RDC-Rwanda : le processus de paix s’enlise, Washington sans stratégie claire
Jason Stearns, professeur associé à l’université Simon Fraser, a récemment déclaré que les efforts de paix entre la République démocratique du Congo (RDC) et le Rwanda sont actuellement « dans l’impasse ». Il a souligné que les initiatives diplomatiques, qu’il s’agisse des pourparlers de Doha-Montreux ou des médiations menées par Washington, n’ont pas abouti à des avancées concrètes au cours de la dernière année.
Les négociations de Montreux : des désaccords persistants
Selon Jason Stearns, les discussions tenues à Montreux n’ont pas engendré de changements significatifs. Il a constaté que des divergences majeures persistent entre les autorités congolaises et la coalition AFC/M23, empêchant toute progression.

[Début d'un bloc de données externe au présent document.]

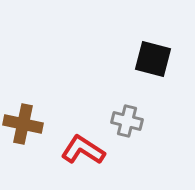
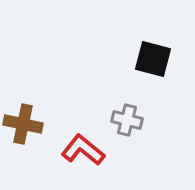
gray cross: moved 1 px up
red L-shape: rotated 6 degrees clockwise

Concernant l’accord conclu entre Kinshasa et Kigali sous l’égide de Washington, l’expert a admis que de nombreux protocoles ont été paraphés, mais que leur application concrète représente un défi majeur. Il a tracé un parallèle avec l’approche diplomatique américaine sur d’autres fronts, comme le dossier iranien, suggérant que l’administration Trump, bien qu’active diplomatiquement, risquait de se limiter à des « déclarations éloquentes et des mémorandums d’entente » (MOU) sans avancer réellement sur le terrain. L’enjeu fondamental, à ses yeux, demeure de transcender ces cadres formels pour parvenir à un véritable compromis, dont la nature reste, selon lui, indéfinie.
La nature du compromis : un enjeu récurrent
Jason Stearns a souligné que la substance du compromis entre Kinshasa et Kigali demeure inchangée par rapport aux ententes antérieures, y compris l’accord global et inclusif de 2003. Ce « même arrangement » prévoit le retrait des forces rwandaises en échange d’un engagement ferme de la RDC à neutraliser les FDLR. Cependant, la concrétisation de cet accord progresse à un rythme très lent.
Concernant le M23, l’analyste a observé une absence totale de terrain d’entente. Alors que la partie congolaise privilégie toujours une résolution militaire, le mouvement rebelle, de son côté, affiche son intention de maintenir sa présence pour une décennie supplémentaire. Cette divergence fondamentale conduit l’expert à une conclusion pessimiste : le succès est encore « très, très lointain ».
Les facteurs expliquant l’absence de résultats
Interrogé sur les origines de cette stagnation, Jason Stearns a d’abord mis en lumière une contribution notable de l’administration Trump, distincte des médiations précédentes : l’application d’une pression concrète, qu’il estimait absente auparavant. Il a affirmé que les sanctions imposées au Rwanda sont « plus agressives que jamais », surpassant même celles appliquées depuis le début des conflits majeurs congolais en 1996.
Néanmoins, il a pointé du doigt deux lacunes fondamentales. Premièrement, un manque de cohérence au sein de la communauté internationale : Washington impose des sanctions au Rwanda sans l’appui des nations européennes, pourtant des contributeurs financiers majeurs pour Kigali. Pour illustrer ce décalage, il a noté que le président rwandais Paul Kagame continue de conclure des partenariats, y compris avec des clubs de basket-ball américains, ce qui, à ses yeux, ne dépeint pas une figure réellement acculée par la pression internationale.
Deuxièmement, l’absence d’une stratégie globale bien définie. Selon des sources diplomatiques américaines citées par Jason Stearns, Washington n’envisage pas de solution militaire, une position qu’il approuve. Cependant, la stratégie de compromis qui devrait accompagner la pression exercée sur Kigali demeure, à son avis, insuffisamment articulée.
La proposition de compromis rejetée à Montreux
Le chercheur a également révélé que des diplomates américains auraient soumis à Montreux une proposition de compromis « floue » entre le M23 et la RDC, qui n’a jamais été rendue publique. Cette offre aurait envisagé une « intégration partielle » pour le mouvement rebelle, selon l’interprétation de Stearns, qui a néanmoins précisé ne pas avoir consulté le texte exact de l’accord. Cette proposition aurait été refusée par les deux camps.
En conclusion, Jason Stearns a jugé qu’une pression diplomatique comparable sur Kinshasa fait cruellement défaut aujourd’hui. Il a affirmé que la RDC n’a, à ce jour, « pas réellement été soumise à une pression diplomatique des États-Unis », contrairement à ce qui a été exercé sur le Rwanda.